Masya Allah, rasanya sakit nyut-nyut banget di jalan. Apalagi kalau kena goncangan pas kendaraan lewat jalan yang kurang rata.


Hikmah Citilink yang Tutup Rute Surabaya-Banjarmasin

Terakhir, kenangan tak terlupakan bagi saya adalah saat merantau di Kalimantan Selatan. Alhamdulillah, biaya tiket pulang Banjarmasin-Surabaya ditanggung separuh oleh pihak sekolah tempat saya mengajar.

Cuma suatu ketika, terjadi masalah saat saya sudah booking tiket Citilink.

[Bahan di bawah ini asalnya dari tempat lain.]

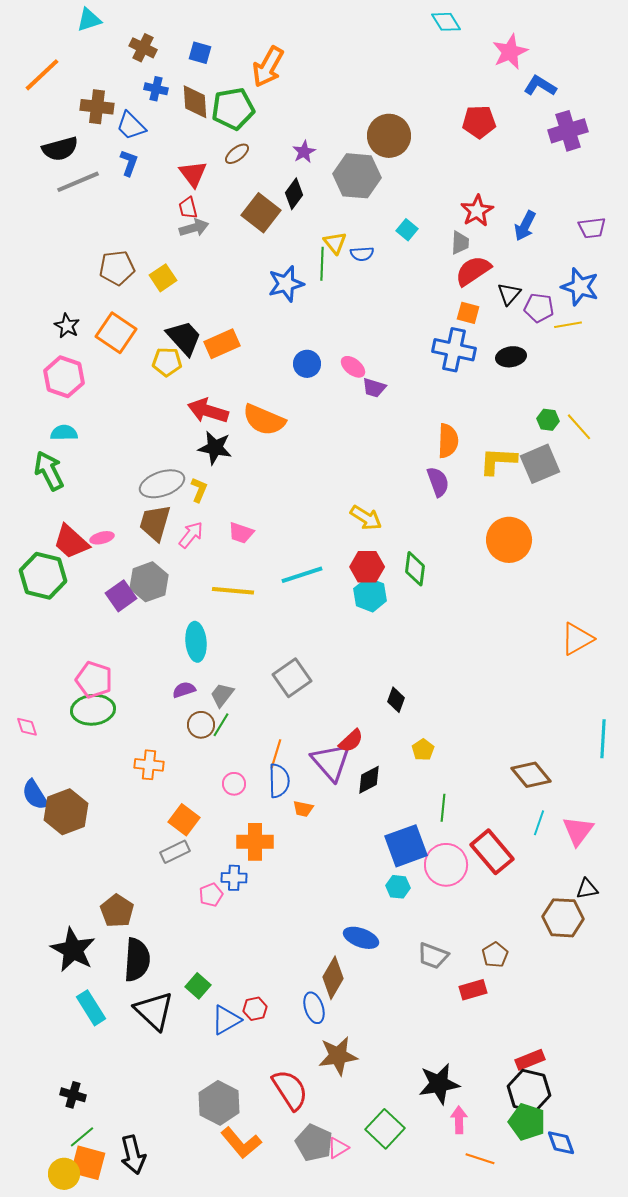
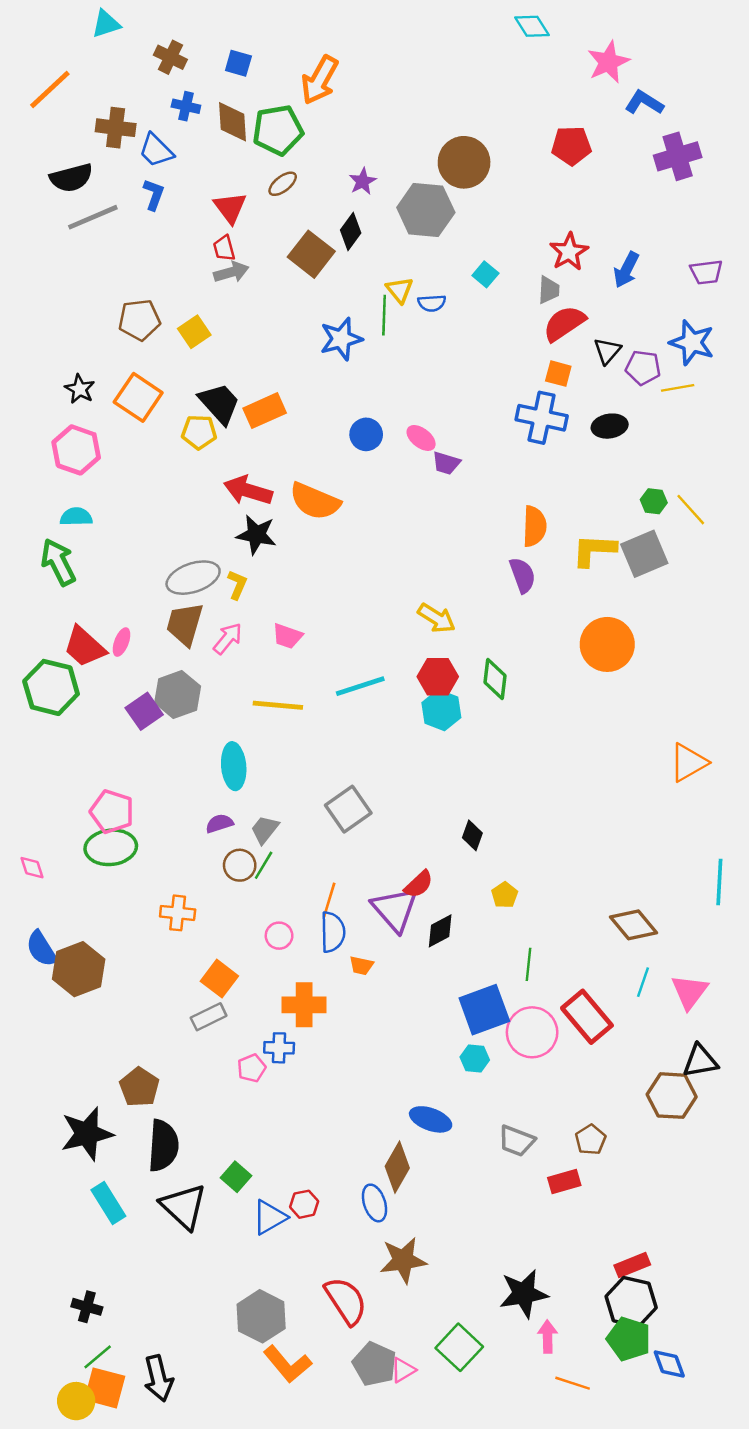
pink ellipse: (102, 538) -> (121, 642), turned -55
black triangle: (587, 889) -> (700, 1061), size x1.4
black star: (73, 950) -> (87, 1134), turned 30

Eh, mendekati hari H mudik, Citilink-nya tutup rute.

Jadilah saya sempat ngomel-ngomel. Sudahlah pesan tiket jauh hari biar murah, eh, pas mendekati lebaran jadi harus berburu tiket lagi.

Tapi ada hikmahnya. Karena ternyata, saya dapat pesawat Garuda yang waktu itu saya pikir biaya lebih mahal, eh, ternyata hanya beda tipis.

Kalau nggak gara-gara Citilink tutup rute, saya nggak bakal dikasih Allah rezeki bisa ngerasain naik pesawat Garuda.


Itulah beberapa cerita saya tentang pengalaman mudik, yang di bayangan saya, selalu terasa menyenangkan. Bagaimana nih dengan teman-teman yang punya kebiasaan atau tradisi mudik setiap lebaran? Bagi ceritanya juga yuk!